John’s been experiencing problems hearing at work. He’s in denial and is constantly telling himself that everyone is mumbling. Besides, he believes he’s too young for hearing aids, so he hasn’t scheduled a hearing test and has been avoiding a hearing test. Unfortunately, he’s been doing significant damage to his ears by cranking up on his earbuds. Sadly, his reluctance to acknowledging he has loss of hearing has prevented him from seeking out effective solutions.
But what John doesn’t realize is that his views are antiquated. Hearing loss doesn’t carry the stigma that it used to. While in some groups, there’s still a stigma surrounding hearing loss, it’s far less apparent than it was in the past, especially with younger generations. (Ironic isn’t it?)
What is The Harm of Hearing Loss Stigma?
The cultural and social associations with hearing loss can be, to put it simply, untrue and not beneficial. Loss of vitality and aging are sometimes connected to hearing loss. People are frequently concerned that they may lose social status if others know they have hearing loss. They feel like they might look old and come off as less “cool”.
You might be tempted to consider this stigma as somewhat of an amorphous concern, detached from reality. But there are some very real consequences for individuals who are trying to deal with the stigma around hearing loss. Including these examples:
- Avoiding hearing loss management (resulting in less than ideal results or needless suffering).
- Setbacks in your career (Maybe you were attending a meeting and you didn’t quite make out some relevant facts).
- Relationship setbacks (that wasn’t just selective hearing…you really didn’t hear what was said).
- Difficulty finding employment (it’s unfortunate, but some people may buy into the stigmas around hearing loss even if it’s not entirely legal).

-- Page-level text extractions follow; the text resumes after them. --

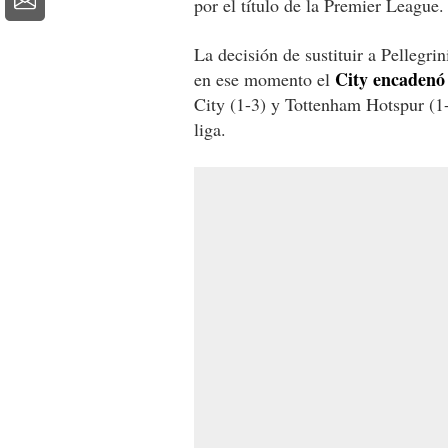
por el título de la Premier League.
La decisión de sustituir a Pellegri
City encadenó 
en ese momento el
City (1-3) y Tottenham Hotspur (1-
liga.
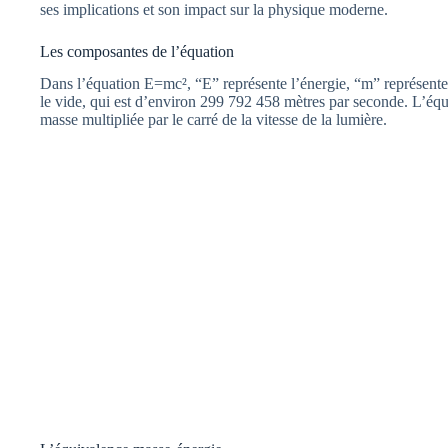
ses implications et son impact sur la physique moderne.
Les composantes de l’équation
Dans l’équation E=mc², “E” représente l’énergie, “m” représente l
le vide, qui est d’environ 299 792 458 mètres par seconde. L’équ
masse multipliée par le carré de la vitesse de la lumière.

There are quite a few more examples but the point is well made.
Luckily, this is all changing, and It seems as though the stigma of hearing loss is really disappearing.
The Reasons For The Decrease of Hearing Loss Stigma
There are numerous significant reasons why hearing loss stigma is on the decline. Population demographics are changing as is our relationship with technology.
More Younger Adults Are Suffering From Hearing Loss
Perhaps the primary reason that hearing loss stigma is vanishing is that hearing loss itself is becoming a lot more common, specifically with younger individuals (and we’re speaking largely of young adults not kids).
34 million U.S. citizens suffer from loss of hearing according to most statical studies, which translates into 1 in 10 people. Most likely, loud noises from a number of modern sources are the leading reason why this hearing loss is more common than ever before.
As hearing loss becomes more prevalent, it becomes easier to understand the stigmas and misinformation concerning hearing issues.
We’ve Become More Familiar With Technology
Maybe you resisted your first pair of hearing aids because you were concerned they would be an obvious sign that you have a hearing problem. But nowadays, technology is so pervasive that hearing aids nearly blend entirely in. No one notices them. In many cases, newer hearing aids are small and subtle.
But often hearing aids go unobserved because today, everyone has something in their ears. Technology itself is simply so pervasive (and personal) that no one even pays attention when you have a tiny piece of useful technology yourself.
A Change in Thinking Long Past Due
There are other reasons why hearing loss has an improved image these days. Much more is commonly understood about loss of hearing and there are even celebrities that have told the public about their own hearing loss situations.
There will continue to be less stigma regarding loss of hearing the more we observe it in the world. Of course, now we are trying to do everything we can to prevent hearing loss. If we could determine a way to reverse trends in youth hearing loss as we battle hearing loss stigma that would be optimal.
But at least as the stigma fades, more people will feel comfortable scheduling an appointment with their professionals and having frequent screenings. This can help improve overall hearing health and keep people hearing better longer.